Thanks for sharing your story. I'm glad that this doctor has helped you. Your story is the latest of the many I've read here in my few months at this forum that have inspired me and continue inspire me to speak up, advocate for myself, make changes, and stay determined to get to the bottom of what's going on, no matter how uncomfortable the consequences. This has been the greatest source of support in joining this community.

I wish you all the best! Happy New Year! 🎉

Further to my previous post I have just had a further consultation with the Cardiologist dealing with me and have given my agreement to the biventricular defibrillator that he has recommended. His letter confirming the procedure (although no firm date as yet) contains some further information. The device to be fitted is a CRT-D (usually 3 lead) but he will only use 2 leads to the ventricles to better synchronise their function, he now has additionally, post op, prescribed Entresto and states, if following implantation, that, "if he persists (me) with poor AF rate control and poor biventricular pacing on his pacemaker checks, we will refer him for an AV node ablation". That will mean, I will be 100% pacemaker reliant which bothers me a bit. I have read that although AV node ablation completely knocks out electrical signals from the atria to the ventricles they will still beat albeit slowly but nevertheless keeping a person alive for long enough to to seek medical help? Any thoughts?

Hidden
Hidden
in reply to reedman

I hope someone who knows about this will reply to you.

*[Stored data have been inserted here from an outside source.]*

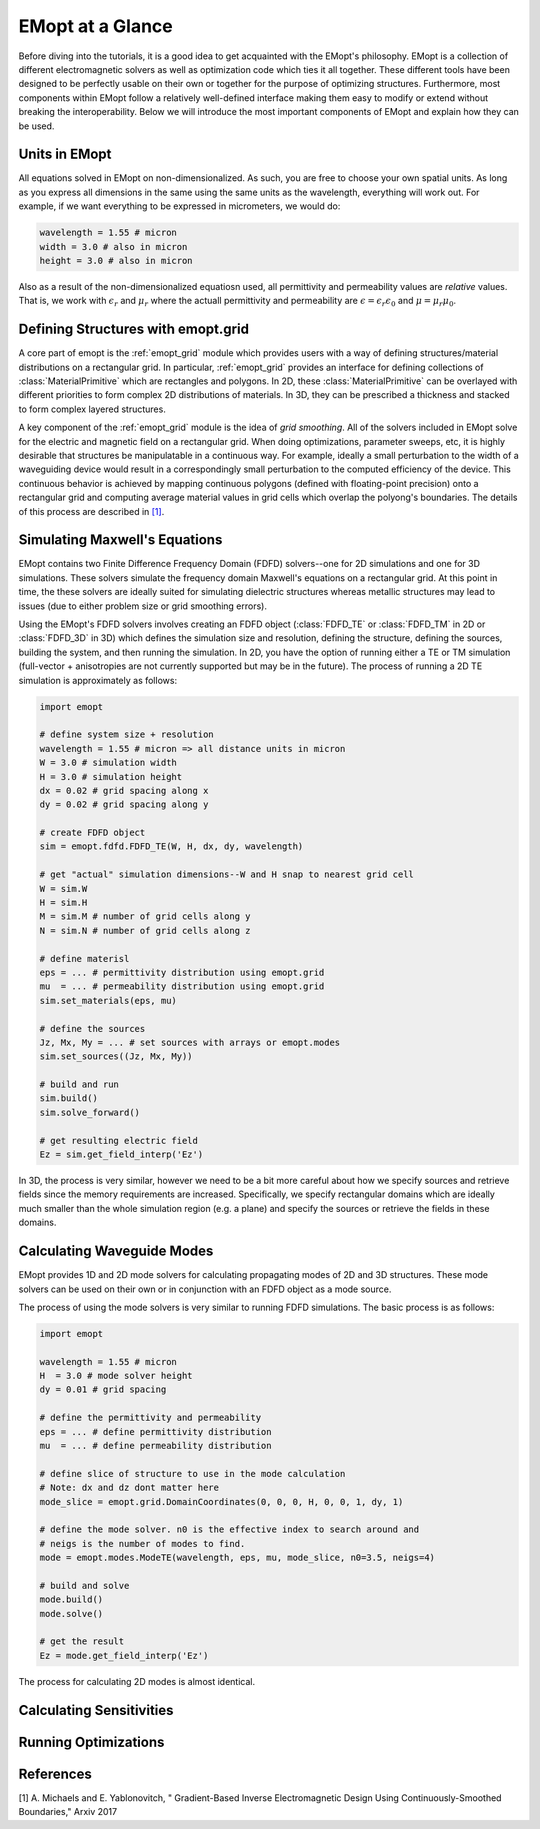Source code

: .. _at_a_glance:

#################
EMopt at a Glance
#################

Before diving into the tutorials, it is a good idea to get acquainted with the
EMopt's philosophy. EMopt is a collection of different electromagnetic solvers
as well as optimization code which ties it all together. These different tools
have been designed to be perfectly usable on their own or together for the
purpose of optimizing structures. Furthermore, most components within EMopt
follow a relatively well-defined interface making them easy to modify or extend
without breaking the interoperability. Below we will introduce the most
important components of EMopt and explain how they can be used.

==============
Units in EMopt
==============

All equations solved in EMopt on non-dimensionalized. As such, you are free to
choose your own spatial units. As long as you express all dimensions in the
same using the same units as the wavelength, everything will work out. For
example, if we want everything to be expressed in micrometers, we would do:

.. code-block:: python

    wavelength = 1.55 # micron
    width = 3.0 # also in micron
    height = 3.0 # also in micron

Also as a result of the non-dimensionalized equatiosn used, all permittivity
and permeability values are *relative* values. That is, we work with
:math:`\epsilon_r` and :math:`\mu_r` where the actuall permittivity and
permeability are :math:`\epsilon = \epsilon_r \epsilon_0` and
:math:`\mu = \mu_r \mu_0`.

===================================
Defining Structures with emopt.grid
===================================

A core part of emopt is the :ref:`emopt_grid` module which provides users with
a way of defining structures/material distributions on a rectangular grid. In
particular, :ref:`emopt_grid` provides an interface for defining collections of
:class:`MaterialPrimitive` which are rectangles and polygons. In 2D, these
:class:`MaterialPrimitive` can be overlayed with different priorities to form
complex 2D distributions of materials. In 3D, they can be prescribed a
thickness and stacked to form complex layered structures.

A key component of the :ref:`emopt_grid` module is the idea of *grid
smoothing*. All of the solvers included in EMopt solve for the electric and
magnetic field on a rectangular grid. When doing optimizations, parameter
sweeps, etc, it is highly desirable that structures be manipulatable in a
continuous way. For example, ideally a small perturbation to the width of a
waveguiding device would result in a correspondingly small perturbation to the
computed efficiency of the device. This continuous behavior is achieved by
mapping continuous polygons (defined with floating-point precision) onto a
rectangular grid and computing average material values in grid cells which
overlap the polyong's boundaries. The details of this process are described in
`[1] <https://arxiv.org/abs/1705.07188>`_.

==============================
Simulating Maxwell's Equations
==============================

EMopt contains two Finite Difference Frequency Domain (FDFD) solvers--one for
2D simulations and one for 3D simulations. These solvers simulate the frequency
domain Maxwell's equations on a rectangular grid. At this point in time, the
these solvers are ideally suited for simulating dielectric structures whereas
metallic structures may lead to issues (due to either problem size or grid
smoothing errors).

Using the EMopt's FDFD solvers involves creating an FDFD object (:class:`FDFD_TE`
or :class:`FDFD_TM` in 2D or :class:`FDFD_3D` in 3D) which defines
the simulation size and resolution, defining the structure, defining the
sources, building the system, and then running the simulation. In 2D, you have
the option of running either a TE or TM simulation (full-vector + anisotropies
are not currently supported but may be in the future). The process of running
a 2D TE simulation is approximately as follows:

.. code-block:: python

    import emopt

    # define system size + resolution
    wavelength = 1.55 # micron => all distance units in micron
    W = 3.0 # simulation width
    H = 3.0 # simulation height
    dx = 0.02 # grid spacing along x
    dy = 0.02 # grid spacing along y

    # create FDFD object
    sim = emopt.fdfd.FDFD_TE(W, H, dx, dy, wavelength)

    # get "actual" simulation dimensions--W and H snap to nearest grid cell
    W = sim.W
    H = sim.H
    M = sim.M # number of grid cells along y
    N = sim.N # number of grid cells along z

    # define materisl
    eps = ... # permittivity distribution using emopt.grid
    mu  = ... # permeability distribution using emopt.grid
    sim.set_materials(eps, mu)

    # define the sources
    Jz, Mx, My = ... # set sources with arrays or emopt.modes
    sim.set_sources((Jz, Mx, My))

    # build and run
    sim.build()
    sim.solve_forward()

    # get resulting electric field
    Ez = sim.get_field_interp('Ez')

In 3D, the process is very similar, however we need to be a bit more careful
about how we specify sources and retrieve fields since the memory requirements
are increased. Specifically, we specify rectangular domains which are ideally
much smaller than the whole simulation region (e.g. a plane) and specify the
sources or retrieve the fields in these domains.

===========================
Calculating Waveguide Modes
===========================

EMopt provides 1D and 2D mode solvers for calculating propagating modes of 2D
and 3D structures. These mode solvers can be used on their own or in
conjunction with an FDFD object as a mode source.

The process of using the mode solvers is very similar to running FDFD
simulations. The basic process is as follows:

.. code-block:: python

   import emopt

   wavelength = 1.55 # micron
   H  = 3.0 # mode solver height
   dy = 0.01 # grid spacing

   # define the permittivity and permeability
   eps = ... # define permittivity distribution
   mu  = ... # define permeability distribution

   # define slice of structure to use in the mode calculation
   # Note: dx and dz dont matter here
   mode_slice = emopt.grid.DomainCoordinates(0, 0, 0, H, 0, 0, 1, dy, 1)

   # define the mode solver. n0 is the effective index to search around and
   # neigs is the number of modes to find.
   mode = emopt.modes.ModeTE(wavelength, eps, mu, mode_slice, n0=3.5, neigs=4)

   # build and solve
   mode.build()
   mode.solve()

   # get the result
   Ez = mode.get_field_interp('Ez')

The process for calculating 2D modes is almost identical. 

=========================
Calculating Sensitivities
=========================

=====================
Running Optimizations
=====================

==========
References
==========

[1] A. Michaels and E. Yablonovitch, "
Gradient-Based Inverse Electromagnetic Design Using Continuously-Smoothed Boundaries," Arxiv 2017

It sounds to me like one of the slightly scary things that one feels one would not wish to have but when one hears from people who have had it done, they seem to rate it quite highly.

oyster
oyster
in reply to reedman

Confusing, isn’t it? After ablation of the AV node, the pacemaker takes over the function of the AV node. No question of having to seek help urgently. A big plus is that your ventricles would be beating regularly.

reedman
reedman
in reply to oyster

The regular beat I would look forward to; the 100% pacemaker reliability bit.....

oyster
oyster
in reply to reedman

If the pacemaker fails your ventricles will continue to beat at their intrinsic rate around 40 bpm. Battery failure is a very gradual process over months and with modern boxes with a remote sensor function the technicians will know about it long before you are aware of any problem.

reedman
reedman
in reply to oyster

Thanks Oyster that's comforting to know!

I've now got the date for my CRT-D implant procedure as the 11th Feb 0800. Can't wait! Will let all interested know more after a week or two after that. Thanks again everybody for your support.